The first thing I did was cut sections of the smallest size heat shrink I had in red, black and yellow. They are about 1/8" shorter than the length of the hall legs. I shrink these sections down and this makes them just about the right size to slide over the hall legs. I now have via color the leg pinouts. Red is +5v, black is ground and yellow is signal. There's no point cutting yellow blue and green heat shrink for the signal leg since I have no idea at this point which hall is which. Also the actual color of the signal wire is irrelevant. They will go into the motor 120 degrees apart and ONLY after you try out the halls with the phases do the three signal colors actually matter in any way.
I tinned the ends of the hall legs and the wire ends that will solder to them. This makes solder flow virtually guaranteed between the leg and the wire end. I cut 4 lengths of red and black at about 3" long. These will go to 2 of the 3 halls. The third hall will get red and black soldered to it that are long enough to exit the motor. At 3" from the hall, I strip off a short section of the insulation form these 2 longer wires and solder on the red and black wires from the other 2 halls.

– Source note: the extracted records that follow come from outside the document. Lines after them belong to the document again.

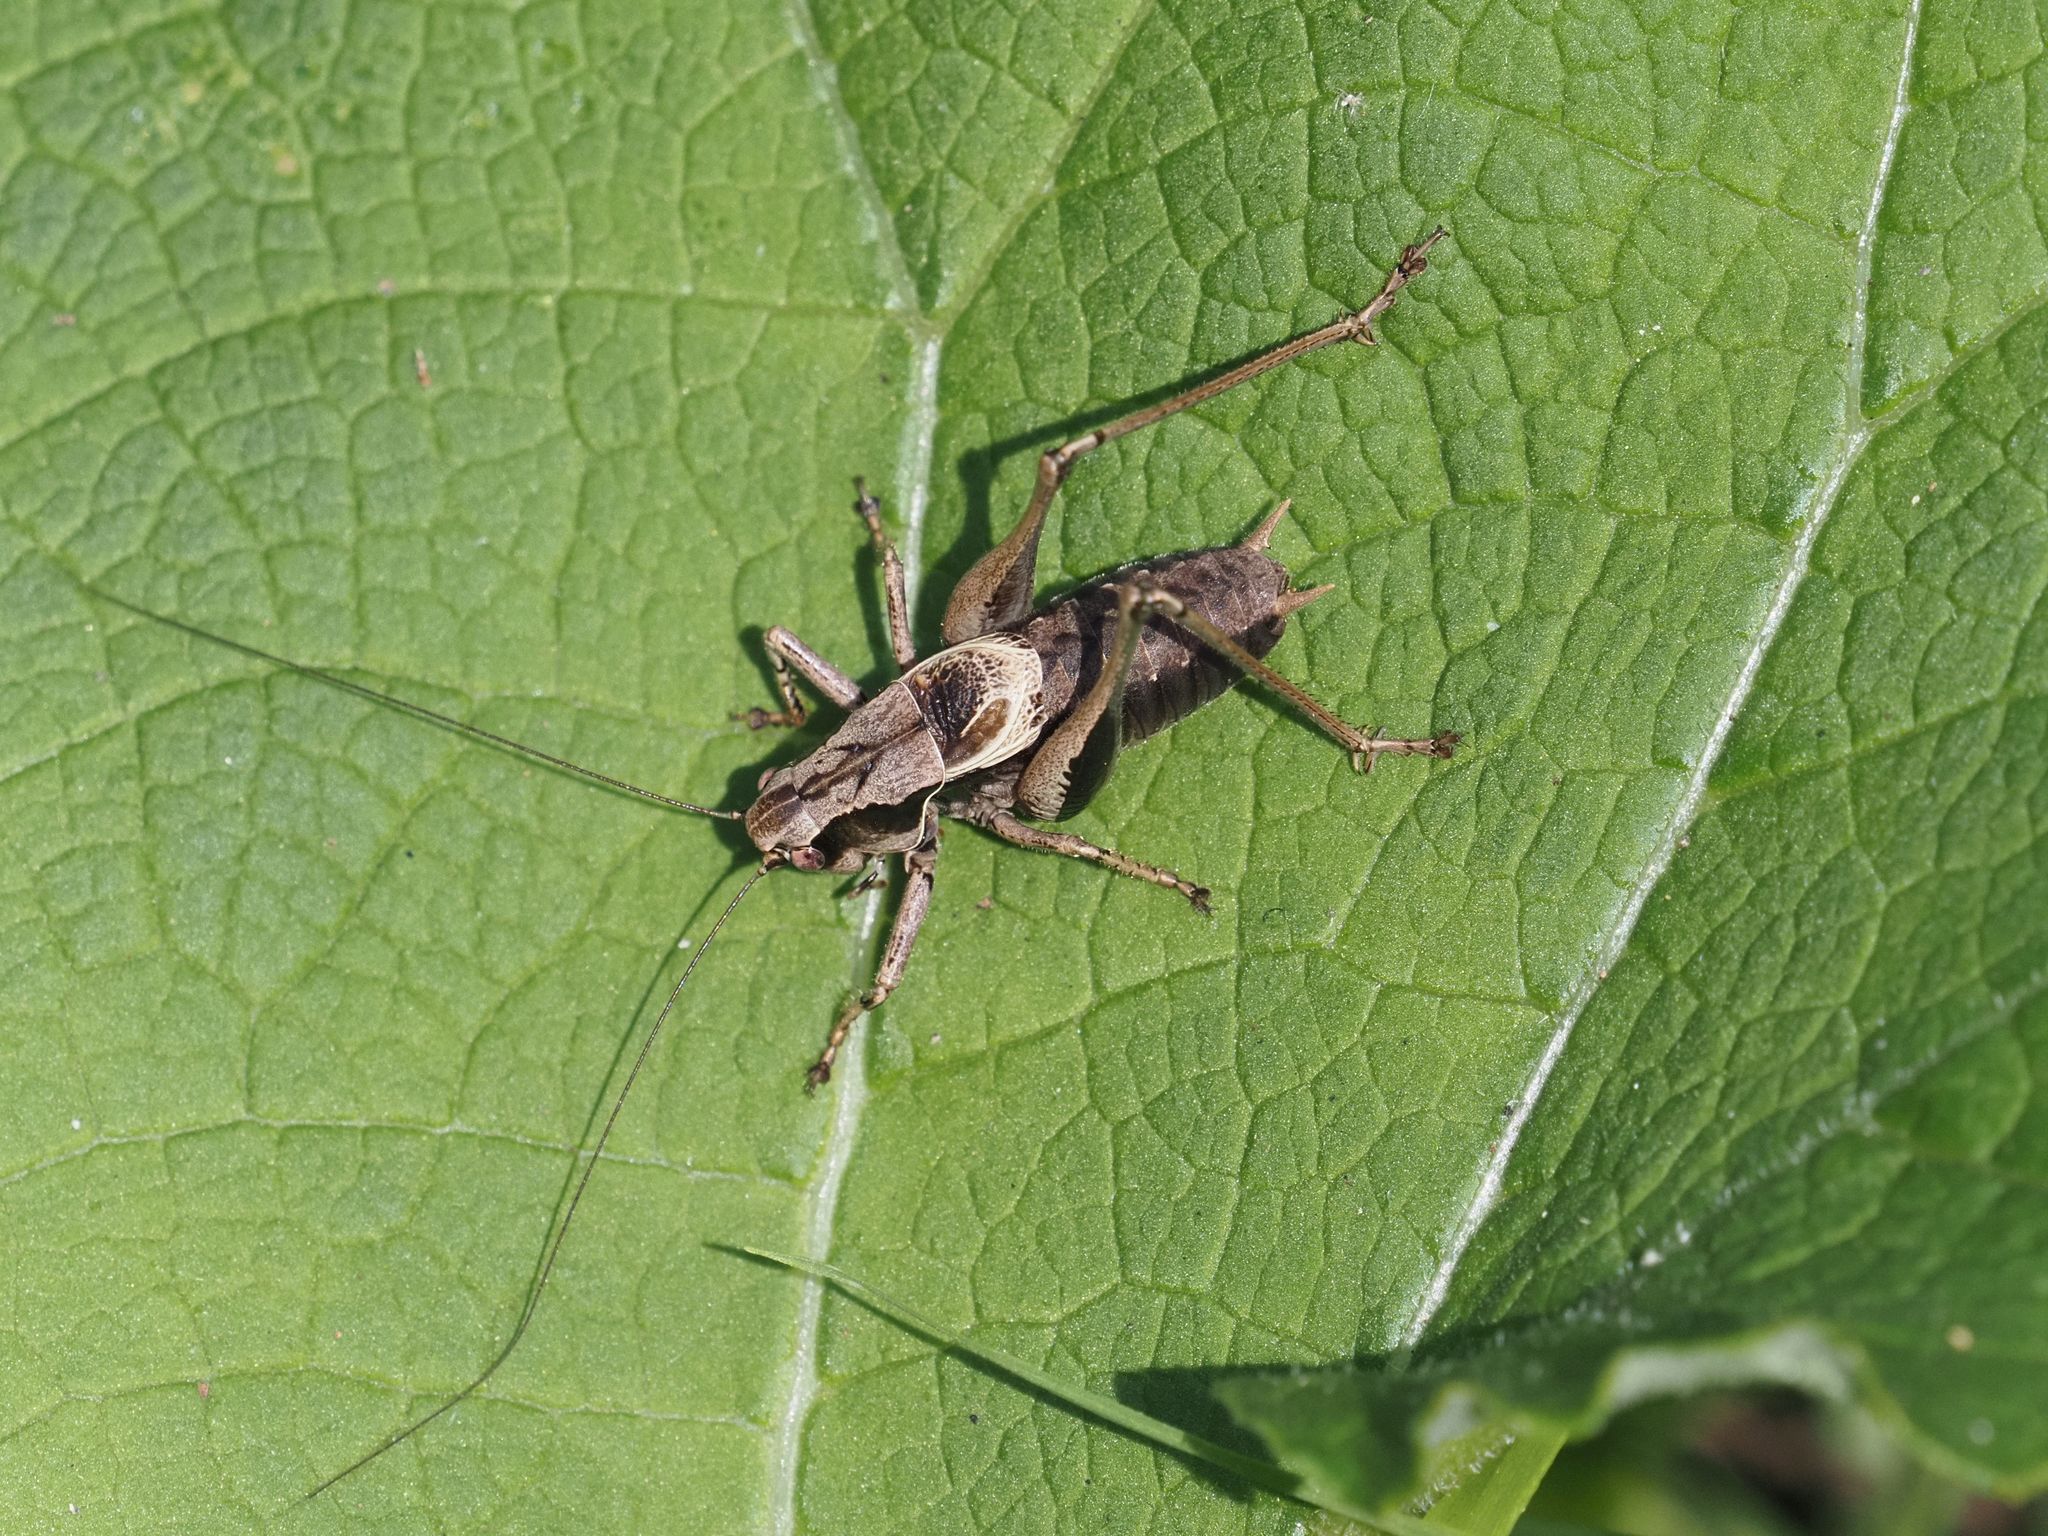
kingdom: Animalia
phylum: Arthropoda
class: Insecta
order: Orthoptera
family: Tettigoniidae
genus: Pholidoptera
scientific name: Pholidoptera griseoaptera
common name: Dark bush-cricket
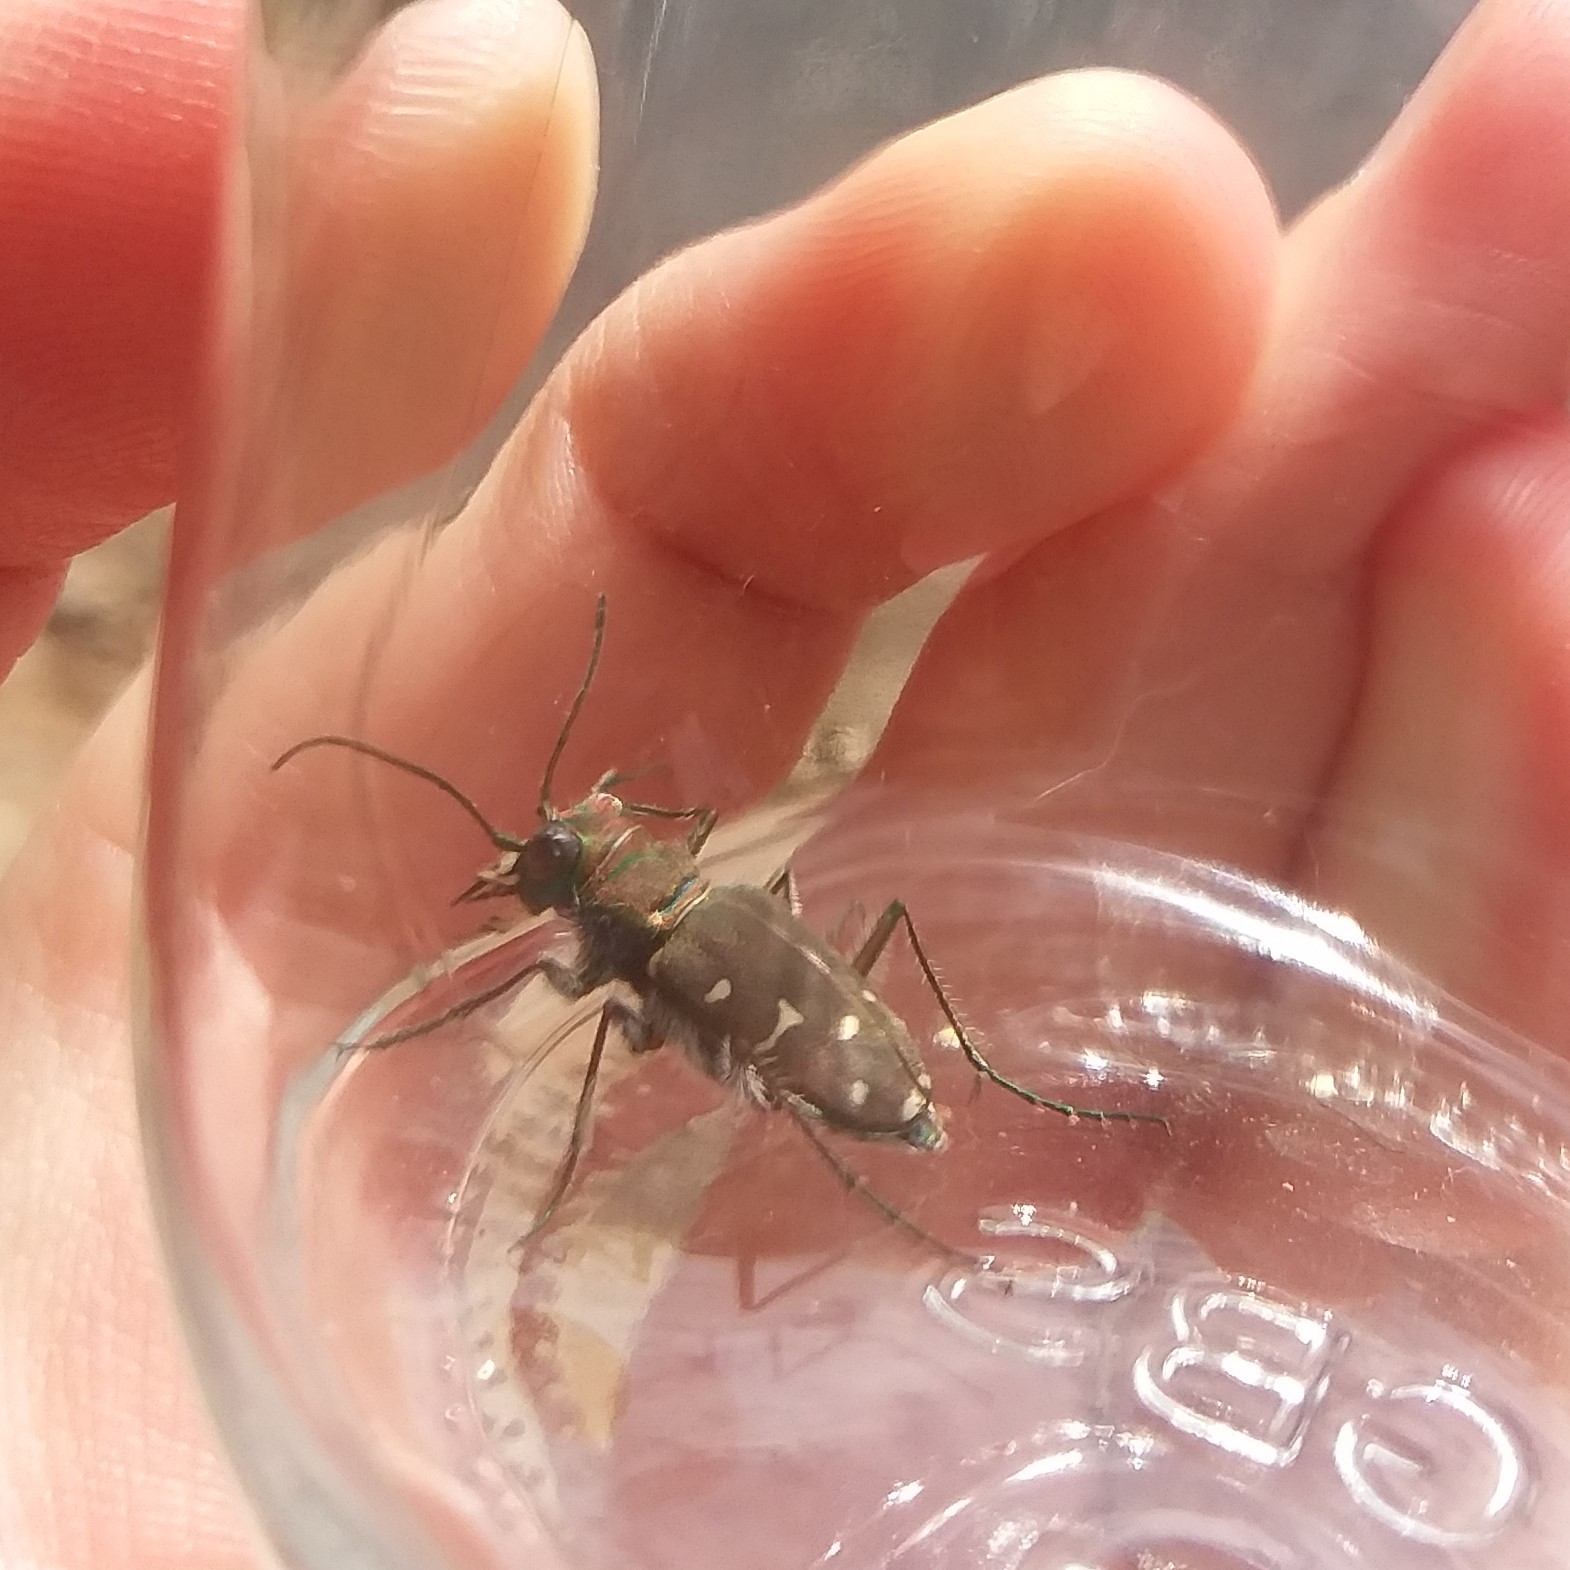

Once all 3 wires are soldered to a hall, I then slide heat shrink over the solder connections and over the heat shrink already on the legs. Chances of a short are virtually impossible. I then use a slightly larger diameter piece of heat shrink over the hall and part way down the legs. This keeps the hall legs from bending and flexing independently so they won't break from vibration in the motor.
All electrical connections get covered in heat shrink.
I didn't show it in this image, but I also color the face of the hall so when installing them I don't put them in backwards. When done all wires are cut to the same length and the 5 ends tinned. I left about 12" of length. This will be more than enough to get the wires out of the motor with lots of extra length too.